# Another MT recruit...



## Guest (Apr 9, 2005)

...like Khany I saw the link in GodFather's sig on MT.

The site looks very impressive, I can't wait to wade through all the posts.

Peace.


----------



## Guest (Apr 9, 2005)

good to see you graffter , dont forget about our forum bud were all the fun is at lol


----------



## Guest (Apr 9, 2005)

khany said:


> good to see you graffter , dont forget about our forum bud were all the fun is at lol


I'll never forget about our forum mate, it's top of my bookmarks list! 8)


----------



## Guest (Apr 9, 2005)

8) :wink:


----------



## Guest (Apr 10, 2005)

sup Grafter..


----------



## Guest (Apr 10, 2005)

welcome to the board The Grafter 

good to have you bro.


----------



## Guest (Apr 10, 2005)

Cheers for the welcome lads.


----------



## Guest (Apr 10, 2005)

The Godfather. said:


> sup Grafter..


How's it going bro? Where in Nottm you from?


----------



## Guest (Apr 10, 2005)

Hi mate,

welcome to the board


----------



## LM6000 (Mar 14, 2005)

Hello Mate.


----------



## Guest (Apr 10, 2005)

The Grafter said:


> The Godfather. said:
> 
> 
> > sup Grafter..
> ...


right in the middle of the city, bout 2 mins walk from the cornerhouse, staying in NTU halls, you know Nottingham?


----------



## Guest (Apr 10, 2005)

welcome grafter


----------



## Guest (Apr 10, 2005)

Awight saj?

I know Nottingham well mate, I live there too. Not quite so close to town though mate, I live in Lenton.


----------



## Guest (Apr 10, 2005)

The Grafter said:


> Awight saj?
> 
> I know Nottingham well mate, I live there too. Not quite so close to town though mate, I live in Lenton.

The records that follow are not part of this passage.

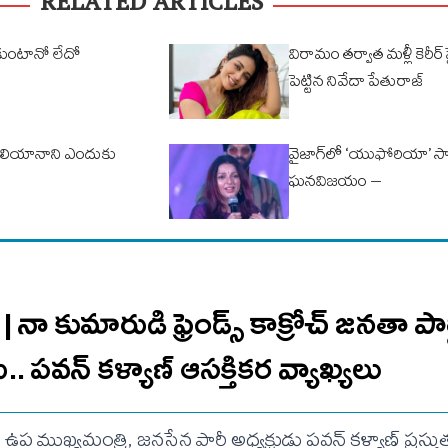
RELATED ARTICLES
సుకుంటానో లేదో
విరామం తర్వాత మళ్లీ కెరీర్
పెట్టిన నివేదా పేతురాజ్
 ఇలియానాని ఎందుకు
వైజాగ్‌లో ‘యుఫోరియా’ సాం
ఘనవిజయం –
ా కుమారుడి ఫ్రెండ్స్ కాక్రోచ్ జనతా పార
.. ప‌వ‌న్ క‌ళ్యాణ్ ఆసక్తిక‌ర వ్యాఖ్య‌లు
ఉప ముఖ్యమంత్రి, జనసేన పార్టీ అధ్యక్షుడు పవన్ కళ్యాణ్ ప్రస్తుత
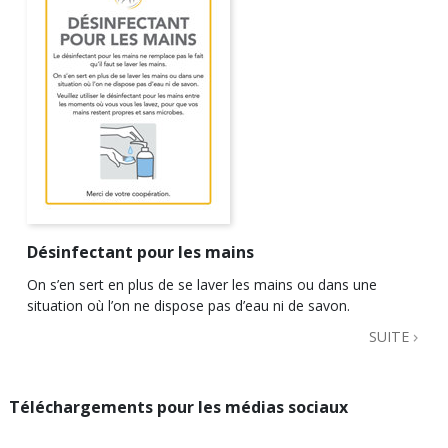
Désinfectant pour les mains
On s’en sert en plus de se laver les mains ou dans une
situation où l’on ne dispose pas d’eau ni de savon.
SUITE
Téléchargements pour les médias sociaux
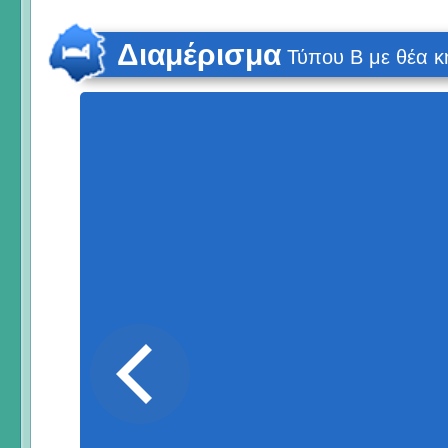
Διαμέρισμα
Τύπου Β με θέα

oh nice1! i've heard of Lenton, not been there yet though, what gym do you train at? you go into town much?


----------



## Guest (Apr 10, 2005)

I've just joined Hoofers mate, I was at the YM gym but they didn't have a power / squat rack so I jumped ship.

I get into town a fair bit, especially in summer when the birds are wearing next to nowt! :wink:


----------



## Guest (Apr 10, 2005)

really? thats where i train bro, that place is like my 2nd home! the chicks u get in that place! damm!!


----------



## Guest (Apr 10, 2005)

You definitely get a good neck workout every time you go mate, they're everywhere!!!

You seen the tanned brunette who usually wears a black and red two-piece lycra outfit? She's always on the X-Ramp. f**k me she's gorgeous!!! Her little blondie mate is too!


----------